PAGE EXCERPT:

= Beginning of Section =

In this challenge, I set up a virtual environment for a FastAPI project using Python 3.8 and pipenv library. The goal was to create a project structure, install FastAPI version 0.99.1, and ensure the proper setup of the virtual environment.
My initial task involved the installation of pipenv, a tool I hadn't previously used. To achieve this, I executed the following command in the terminal:
pip install pipenv
Next, I have to create the virtual environment with an image of python 3.8, which I had already installed in my computer. By navigating to the project's designated folder, I executed the command:
pipenv --python 3.8
This creates a Pipfile and a Pipfile.lock, which are the files pipenv uses to controll the virtual environment. Once the virtual environment is created, the next step is to activate it, which can be done by using the command:
pipenv shell
This action activates the virtual environment within the terminal, ensuring that all scripts are executed within this environment rather than relying on the global installation. Now I can install all the required packages inside the virtual environment.

= End of Section =

DATA SECTION:
= Beginning of Section =

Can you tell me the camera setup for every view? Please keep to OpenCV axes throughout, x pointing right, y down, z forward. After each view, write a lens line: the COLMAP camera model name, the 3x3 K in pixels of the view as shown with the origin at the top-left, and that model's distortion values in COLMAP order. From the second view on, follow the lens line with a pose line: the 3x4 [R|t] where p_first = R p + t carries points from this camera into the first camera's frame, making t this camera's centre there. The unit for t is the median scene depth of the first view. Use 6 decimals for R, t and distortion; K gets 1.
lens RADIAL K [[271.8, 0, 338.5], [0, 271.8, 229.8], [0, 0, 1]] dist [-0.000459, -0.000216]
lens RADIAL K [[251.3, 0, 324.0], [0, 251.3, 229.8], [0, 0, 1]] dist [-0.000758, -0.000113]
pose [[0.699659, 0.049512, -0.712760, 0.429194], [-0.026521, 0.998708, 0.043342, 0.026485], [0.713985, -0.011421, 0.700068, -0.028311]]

= End of Section =

Decide whether each statement below agrees with the FastAPI setup account above, answering yes or no and quoting the words of the account that settle it. (a) The writer had used pipenv before this project. (b) Python 3.8 was already on the writer's computer before the virtual environment was created. (c) Once the environment is activated, scripts run on the global installation.

(a) No: "a tool I hadn't previously used"
(b) Yes: "which I had already installed in my computer"
(c) No: "ensuring that all scripts are executed within this environment rather than relying on the global installation"